The Villain of Old Boy

First of all this is going to be major spoilers for Old Boy, so if you don’t want that (and you shouldn’t) stop reading now. I mean it, that movie kicks ass, if you haven’t seen it and you have the stomach for brutal emotional devastation it needs to go on your must-watch list immediately. This last sentence and the one after it are mostly to make sure that the auto-publish pagebreak occurs before I get to any actual content.

Okay? Are we good? I think we’re good. The primary antagonist of Old Boy, Lee Woo-Jin, is a fascinatingly intricate character, and like any good villain he reveals an interesting aspect of the protagonist. Obviously he goes to incredible, perhaps even inhuman lengths to punish Oh Dae-Su for his crime. Let’s consider briefly what he needed to do in order to reach the heights of villainy he achieves in the movie:

  • Not allow the trauma of the death of his lover prevent him from material success.
  • Become financially successful and skillful enough that he becomes the head of a multi-million dollar trading conglomerate.
  • Hold on to his yearning for vengeance through several decades without letting it interfere with his normal life or his planning/execution of said revenge.
  • Know how to convert his financial holdings into the formation and maintenance of contacts capable of locating, surveying, and perhaps subtly manipulating any given individual.

    That’s a lot to ask of a person, to the point that it is almost literally unbelievable. Lee Woo-Jin is an incredible person. He must have had, at highschool age, the dedication necessary to metabolize rage and grief into studying and training in order to have climbed as far up the corporate ladder as fast as he did. Unless his family was already rich, he must’ve also maintained an industriousness that would fund the prestigious schools he’s need to attend and a charisma that’d give him access to the social class he was aspiring towards.

    Lee could’ve already been aiming to become a corporate success before he started his path for revenge, of course. But his strength of character to keep himself on that path despite the intense trauma he experienced is nonetheless impressive. And however justified you may think his actions are or are not regarding his revenge on Oh Dae-Su, there’s no denying that he was, however indirectly, a cause of the worst thing to ever happen in Lee’s life. He watched his sister, and his lover, kill herself and failed to save her. The weight of that trauma is literally unimaginable. It does ultimately claim him, as we see at the end that his devotion to his sister was so great that once she is avenged he sees no reason to continue living, even after all that he has accomplished. I would expect an average person would be overwhelmed by grief, unable to function in normal society and possibly even ready to resign themselves to death after the passing of a few days, much less decades.

    But Lee Woo-Jin is not average, he is exceptional. And that exceptionality provides an interesting comment on Oh Dae-Su’s character. Because, while many other directors might’ve chalked up his crossing someone like Lee Woo-Jin to rotten luck, Park Chan-Wook takes an opportunity with their history to reinforce one of the main themes of the movie, that being the inevitability of fate. Remember, during the “hero’s” incarceration he makes a list of every bad thing he has ever done, every person he has ever wronged, as he tries to determine who might have cause to imprison and torture him.

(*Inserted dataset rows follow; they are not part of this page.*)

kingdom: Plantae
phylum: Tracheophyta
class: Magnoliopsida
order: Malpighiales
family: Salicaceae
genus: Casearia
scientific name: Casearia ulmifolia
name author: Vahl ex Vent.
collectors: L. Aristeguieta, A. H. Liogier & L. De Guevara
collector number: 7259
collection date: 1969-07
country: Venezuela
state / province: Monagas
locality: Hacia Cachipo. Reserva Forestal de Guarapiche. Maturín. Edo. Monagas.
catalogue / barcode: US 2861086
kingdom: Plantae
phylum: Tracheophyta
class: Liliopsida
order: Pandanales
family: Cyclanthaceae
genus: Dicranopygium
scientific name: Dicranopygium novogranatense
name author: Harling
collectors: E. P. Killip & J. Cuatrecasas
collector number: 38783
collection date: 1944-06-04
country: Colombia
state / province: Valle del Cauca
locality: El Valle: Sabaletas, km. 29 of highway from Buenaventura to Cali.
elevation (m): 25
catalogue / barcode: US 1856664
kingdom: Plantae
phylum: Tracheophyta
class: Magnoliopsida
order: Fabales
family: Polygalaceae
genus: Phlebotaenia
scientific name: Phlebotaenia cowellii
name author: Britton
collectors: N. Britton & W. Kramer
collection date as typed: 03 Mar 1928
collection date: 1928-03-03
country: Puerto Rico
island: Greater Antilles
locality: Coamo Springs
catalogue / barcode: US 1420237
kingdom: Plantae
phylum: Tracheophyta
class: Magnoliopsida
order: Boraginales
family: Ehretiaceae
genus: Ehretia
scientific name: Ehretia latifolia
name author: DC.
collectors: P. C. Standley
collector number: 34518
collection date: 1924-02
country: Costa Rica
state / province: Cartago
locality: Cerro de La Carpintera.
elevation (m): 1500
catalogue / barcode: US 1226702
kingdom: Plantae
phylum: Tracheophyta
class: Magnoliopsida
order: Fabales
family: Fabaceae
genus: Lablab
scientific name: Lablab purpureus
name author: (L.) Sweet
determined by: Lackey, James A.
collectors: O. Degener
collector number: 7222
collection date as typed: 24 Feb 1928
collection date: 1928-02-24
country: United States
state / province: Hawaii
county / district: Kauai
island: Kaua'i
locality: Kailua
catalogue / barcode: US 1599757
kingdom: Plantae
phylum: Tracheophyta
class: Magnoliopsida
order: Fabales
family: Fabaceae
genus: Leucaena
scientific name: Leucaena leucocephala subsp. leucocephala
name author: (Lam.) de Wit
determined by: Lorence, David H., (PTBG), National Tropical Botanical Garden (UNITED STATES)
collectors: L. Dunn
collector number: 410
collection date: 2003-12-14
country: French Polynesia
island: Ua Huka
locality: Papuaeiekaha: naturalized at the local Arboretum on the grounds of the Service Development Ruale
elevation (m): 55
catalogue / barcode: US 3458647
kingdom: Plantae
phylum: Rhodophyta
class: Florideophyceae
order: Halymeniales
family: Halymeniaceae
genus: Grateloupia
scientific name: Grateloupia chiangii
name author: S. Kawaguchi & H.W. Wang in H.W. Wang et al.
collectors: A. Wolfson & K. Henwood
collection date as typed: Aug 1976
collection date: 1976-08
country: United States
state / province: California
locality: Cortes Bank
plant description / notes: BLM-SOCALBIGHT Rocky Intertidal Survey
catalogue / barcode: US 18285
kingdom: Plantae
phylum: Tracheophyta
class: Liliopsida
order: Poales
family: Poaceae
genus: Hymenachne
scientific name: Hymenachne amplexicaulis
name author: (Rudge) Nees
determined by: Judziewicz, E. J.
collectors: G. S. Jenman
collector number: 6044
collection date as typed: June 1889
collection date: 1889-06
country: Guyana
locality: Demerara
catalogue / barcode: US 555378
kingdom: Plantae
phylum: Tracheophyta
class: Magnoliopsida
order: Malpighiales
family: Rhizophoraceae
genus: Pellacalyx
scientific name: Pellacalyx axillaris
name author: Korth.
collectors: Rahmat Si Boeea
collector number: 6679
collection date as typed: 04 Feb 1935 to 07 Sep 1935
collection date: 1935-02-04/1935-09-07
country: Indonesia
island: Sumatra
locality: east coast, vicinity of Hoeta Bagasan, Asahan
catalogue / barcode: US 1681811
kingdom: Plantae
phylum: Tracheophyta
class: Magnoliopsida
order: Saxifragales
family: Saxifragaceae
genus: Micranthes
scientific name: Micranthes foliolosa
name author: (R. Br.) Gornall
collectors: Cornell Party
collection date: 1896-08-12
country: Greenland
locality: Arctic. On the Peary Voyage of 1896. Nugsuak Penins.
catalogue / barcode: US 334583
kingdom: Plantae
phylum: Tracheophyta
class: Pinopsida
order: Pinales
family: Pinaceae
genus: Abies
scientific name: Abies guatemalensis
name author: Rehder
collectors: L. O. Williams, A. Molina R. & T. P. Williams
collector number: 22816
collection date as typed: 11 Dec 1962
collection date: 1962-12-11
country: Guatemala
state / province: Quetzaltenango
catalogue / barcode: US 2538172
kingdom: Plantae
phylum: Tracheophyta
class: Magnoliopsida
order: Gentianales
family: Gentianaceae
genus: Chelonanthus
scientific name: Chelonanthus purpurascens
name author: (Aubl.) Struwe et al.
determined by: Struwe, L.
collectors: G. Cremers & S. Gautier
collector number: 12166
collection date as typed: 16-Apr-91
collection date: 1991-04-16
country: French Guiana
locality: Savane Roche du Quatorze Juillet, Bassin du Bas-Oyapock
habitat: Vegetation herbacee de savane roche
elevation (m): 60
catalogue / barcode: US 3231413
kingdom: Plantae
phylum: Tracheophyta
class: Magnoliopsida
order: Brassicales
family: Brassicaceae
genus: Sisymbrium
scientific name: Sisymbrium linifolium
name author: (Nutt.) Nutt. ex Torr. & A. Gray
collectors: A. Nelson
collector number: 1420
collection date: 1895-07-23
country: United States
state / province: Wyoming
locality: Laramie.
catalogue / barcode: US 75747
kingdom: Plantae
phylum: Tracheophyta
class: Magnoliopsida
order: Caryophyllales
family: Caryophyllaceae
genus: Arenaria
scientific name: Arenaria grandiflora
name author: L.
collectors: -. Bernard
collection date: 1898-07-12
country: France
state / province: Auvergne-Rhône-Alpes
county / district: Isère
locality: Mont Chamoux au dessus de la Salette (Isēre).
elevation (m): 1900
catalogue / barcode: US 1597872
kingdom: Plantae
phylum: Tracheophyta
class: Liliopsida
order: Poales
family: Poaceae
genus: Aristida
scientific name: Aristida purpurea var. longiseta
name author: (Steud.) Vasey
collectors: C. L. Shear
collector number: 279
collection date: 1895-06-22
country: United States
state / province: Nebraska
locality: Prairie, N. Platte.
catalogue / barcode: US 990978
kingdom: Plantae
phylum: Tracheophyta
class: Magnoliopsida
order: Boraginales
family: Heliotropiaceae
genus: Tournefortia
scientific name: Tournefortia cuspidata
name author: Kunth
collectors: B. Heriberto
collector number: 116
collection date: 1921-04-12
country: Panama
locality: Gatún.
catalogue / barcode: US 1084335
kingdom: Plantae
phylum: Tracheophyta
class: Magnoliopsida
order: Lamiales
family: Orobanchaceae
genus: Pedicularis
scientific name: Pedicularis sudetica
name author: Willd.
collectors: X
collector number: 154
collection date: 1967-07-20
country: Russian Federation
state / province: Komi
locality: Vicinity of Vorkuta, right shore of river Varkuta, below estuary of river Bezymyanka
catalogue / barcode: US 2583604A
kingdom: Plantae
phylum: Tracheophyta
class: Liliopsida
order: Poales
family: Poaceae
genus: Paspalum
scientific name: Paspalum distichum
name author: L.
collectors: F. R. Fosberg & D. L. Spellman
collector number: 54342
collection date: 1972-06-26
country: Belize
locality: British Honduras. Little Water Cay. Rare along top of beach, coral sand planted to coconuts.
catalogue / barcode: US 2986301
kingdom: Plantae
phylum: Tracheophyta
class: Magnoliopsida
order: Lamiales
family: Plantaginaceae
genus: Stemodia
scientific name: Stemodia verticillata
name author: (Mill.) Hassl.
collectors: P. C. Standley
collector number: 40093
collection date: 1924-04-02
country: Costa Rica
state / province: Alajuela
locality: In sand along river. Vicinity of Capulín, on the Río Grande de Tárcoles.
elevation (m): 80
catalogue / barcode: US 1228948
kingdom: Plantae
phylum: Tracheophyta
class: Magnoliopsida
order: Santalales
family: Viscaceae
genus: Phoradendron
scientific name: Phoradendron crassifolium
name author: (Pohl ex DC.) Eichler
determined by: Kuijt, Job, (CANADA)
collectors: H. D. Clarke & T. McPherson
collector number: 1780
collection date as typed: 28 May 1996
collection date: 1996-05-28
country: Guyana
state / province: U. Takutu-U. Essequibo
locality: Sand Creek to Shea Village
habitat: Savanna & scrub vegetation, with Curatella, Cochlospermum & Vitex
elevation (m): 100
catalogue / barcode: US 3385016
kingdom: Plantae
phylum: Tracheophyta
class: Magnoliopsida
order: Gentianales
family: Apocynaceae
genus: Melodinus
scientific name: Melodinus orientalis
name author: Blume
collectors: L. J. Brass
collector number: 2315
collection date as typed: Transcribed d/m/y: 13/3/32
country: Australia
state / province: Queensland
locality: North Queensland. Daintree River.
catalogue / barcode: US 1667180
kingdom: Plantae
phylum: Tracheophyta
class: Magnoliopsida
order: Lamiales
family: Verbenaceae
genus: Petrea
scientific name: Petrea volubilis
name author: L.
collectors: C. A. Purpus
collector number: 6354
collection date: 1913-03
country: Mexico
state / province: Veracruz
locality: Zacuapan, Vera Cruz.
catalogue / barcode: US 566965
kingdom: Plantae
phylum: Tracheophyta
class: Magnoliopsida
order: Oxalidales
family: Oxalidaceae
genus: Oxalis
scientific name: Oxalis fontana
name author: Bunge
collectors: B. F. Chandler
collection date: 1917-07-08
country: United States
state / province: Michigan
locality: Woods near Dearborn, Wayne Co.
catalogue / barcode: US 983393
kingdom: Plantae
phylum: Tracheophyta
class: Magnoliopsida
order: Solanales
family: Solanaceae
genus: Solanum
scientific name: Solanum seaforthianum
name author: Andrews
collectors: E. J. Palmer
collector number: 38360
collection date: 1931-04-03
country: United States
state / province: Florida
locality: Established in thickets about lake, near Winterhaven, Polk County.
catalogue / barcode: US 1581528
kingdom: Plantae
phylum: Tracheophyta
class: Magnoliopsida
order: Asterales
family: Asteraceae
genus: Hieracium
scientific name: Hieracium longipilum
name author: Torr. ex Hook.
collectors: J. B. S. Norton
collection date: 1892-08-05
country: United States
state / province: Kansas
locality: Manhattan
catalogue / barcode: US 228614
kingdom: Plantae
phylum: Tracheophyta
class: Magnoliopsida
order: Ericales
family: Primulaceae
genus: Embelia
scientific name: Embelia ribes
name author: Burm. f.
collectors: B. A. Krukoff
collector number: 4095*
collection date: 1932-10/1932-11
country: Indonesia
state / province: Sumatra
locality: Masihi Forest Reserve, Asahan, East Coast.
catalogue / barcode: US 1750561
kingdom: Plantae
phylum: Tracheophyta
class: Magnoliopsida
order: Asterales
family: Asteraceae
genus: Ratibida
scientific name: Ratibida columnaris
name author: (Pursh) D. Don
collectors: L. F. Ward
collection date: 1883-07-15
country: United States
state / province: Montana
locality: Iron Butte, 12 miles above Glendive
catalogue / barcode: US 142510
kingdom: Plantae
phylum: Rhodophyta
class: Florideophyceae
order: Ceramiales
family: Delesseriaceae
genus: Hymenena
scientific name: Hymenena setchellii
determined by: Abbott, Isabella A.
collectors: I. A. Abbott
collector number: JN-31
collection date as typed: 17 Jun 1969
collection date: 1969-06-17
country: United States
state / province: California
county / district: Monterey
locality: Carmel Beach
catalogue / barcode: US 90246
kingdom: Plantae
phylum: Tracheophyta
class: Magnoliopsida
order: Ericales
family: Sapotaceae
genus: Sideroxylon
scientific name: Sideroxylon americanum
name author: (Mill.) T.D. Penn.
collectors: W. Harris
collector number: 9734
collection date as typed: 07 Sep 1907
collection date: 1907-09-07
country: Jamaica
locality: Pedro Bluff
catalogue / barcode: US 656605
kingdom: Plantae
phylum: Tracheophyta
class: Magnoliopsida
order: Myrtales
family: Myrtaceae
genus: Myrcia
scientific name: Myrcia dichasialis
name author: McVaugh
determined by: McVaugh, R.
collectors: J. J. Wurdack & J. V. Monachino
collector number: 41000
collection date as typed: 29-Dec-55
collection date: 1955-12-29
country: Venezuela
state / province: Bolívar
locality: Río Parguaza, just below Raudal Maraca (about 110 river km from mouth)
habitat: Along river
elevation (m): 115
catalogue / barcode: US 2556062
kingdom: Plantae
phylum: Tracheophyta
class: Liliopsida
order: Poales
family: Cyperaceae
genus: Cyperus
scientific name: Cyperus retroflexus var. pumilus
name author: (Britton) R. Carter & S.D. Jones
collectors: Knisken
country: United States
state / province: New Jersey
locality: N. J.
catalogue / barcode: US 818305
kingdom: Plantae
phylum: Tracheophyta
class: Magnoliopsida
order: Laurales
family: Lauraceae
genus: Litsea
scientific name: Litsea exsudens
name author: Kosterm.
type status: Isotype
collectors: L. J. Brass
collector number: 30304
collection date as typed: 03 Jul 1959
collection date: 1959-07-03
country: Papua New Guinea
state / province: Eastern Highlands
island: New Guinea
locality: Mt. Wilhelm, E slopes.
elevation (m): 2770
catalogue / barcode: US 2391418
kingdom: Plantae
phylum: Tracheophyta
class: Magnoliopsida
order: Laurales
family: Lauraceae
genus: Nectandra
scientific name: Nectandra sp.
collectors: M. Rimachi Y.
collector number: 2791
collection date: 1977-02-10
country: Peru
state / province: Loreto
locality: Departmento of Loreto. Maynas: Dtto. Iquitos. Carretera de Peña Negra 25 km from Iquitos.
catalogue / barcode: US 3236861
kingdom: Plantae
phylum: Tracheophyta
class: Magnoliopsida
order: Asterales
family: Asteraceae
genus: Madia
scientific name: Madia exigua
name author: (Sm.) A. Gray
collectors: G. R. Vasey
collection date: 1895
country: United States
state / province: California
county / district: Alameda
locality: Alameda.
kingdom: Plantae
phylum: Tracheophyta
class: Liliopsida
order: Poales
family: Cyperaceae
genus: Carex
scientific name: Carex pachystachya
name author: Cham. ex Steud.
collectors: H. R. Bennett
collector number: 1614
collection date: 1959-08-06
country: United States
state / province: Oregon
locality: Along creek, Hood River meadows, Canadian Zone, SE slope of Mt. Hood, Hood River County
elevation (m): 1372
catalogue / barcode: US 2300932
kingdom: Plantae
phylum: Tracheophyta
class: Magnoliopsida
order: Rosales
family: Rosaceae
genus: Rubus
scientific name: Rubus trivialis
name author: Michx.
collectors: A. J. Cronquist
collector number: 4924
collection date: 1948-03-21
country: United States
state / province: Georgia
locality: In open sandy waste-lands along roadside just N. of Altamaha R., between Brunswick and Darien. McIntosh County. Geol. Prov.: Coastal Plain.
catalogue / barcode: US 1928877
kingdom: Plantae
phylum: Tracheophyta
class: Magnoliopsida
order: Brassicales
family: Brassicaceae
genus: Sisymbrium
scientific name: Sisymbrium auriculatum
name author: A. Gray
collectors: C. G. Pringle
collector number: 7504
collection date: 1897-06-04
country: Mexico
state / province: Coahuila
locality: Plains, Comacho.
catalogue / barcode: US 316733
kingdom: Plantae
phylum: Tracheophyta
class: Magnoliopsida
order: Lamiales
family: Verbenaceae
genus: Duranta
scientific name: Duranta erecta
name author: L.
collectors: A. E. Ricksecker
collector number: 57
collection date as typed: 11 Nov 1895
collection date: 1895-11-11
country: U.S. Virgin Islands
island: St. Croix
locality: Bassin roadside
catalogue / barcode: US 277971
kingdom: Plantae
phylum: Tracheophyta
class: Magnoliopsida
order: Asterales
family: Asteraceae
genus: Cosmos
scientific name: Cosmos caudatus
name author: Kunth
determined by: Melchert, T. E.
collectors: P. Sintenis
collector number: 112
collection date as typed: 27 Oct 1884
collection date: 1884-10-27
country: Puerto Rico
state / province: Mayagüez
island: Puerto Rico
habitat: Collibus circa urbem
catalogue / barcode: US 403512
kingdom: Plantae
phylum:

    There are two noteworthy things about this. One is that as he does so, he fills up over a dozen notebooks. I want you to think, honestly think carefully, of how many crimes, large or small, that you have committed. Could you fill up even five? Do you honestly think it would actually take up all of one? No normal person has lived a life so filled with sin that they could create encyclopedias dedicated to them. Oh Dae-Su is also incredible, for a different reason; he truly is a despicable human being. And the degree of his indifference to this fact is revealed in another, related fact: after writing all of that out Lee Woo-Jin and his sister are not on the list! Granted, he was unaware of the repercussions of his gossip after spying on them, but nonetheless, if he remembered them at all he should’ve considered revealing their secret to be a crime against them. Of course, as we see, that’s a pretty big “if.”

    The simple fact is that the protagonist cared precious little about the harm he did to his fellow man. He acted with wanton spite against what appears to be nearly everyone he came across. Behaving as he did, it’s actually no wonder that eventually one of the myriad people he would sleight would be someone as exceptional as Lee Woo-Jin. In this way, Oh Dae-Su was fated to eventually do something that would attract the vengeance of the most exceptional student in his school. He was always going to one day be a jerk to the wrong person, and that person was always going to be Lee Woo-Jin. He is not merely a particularly strong-willed, talented, and twisted individual; he is a divine instrument of destiny itself.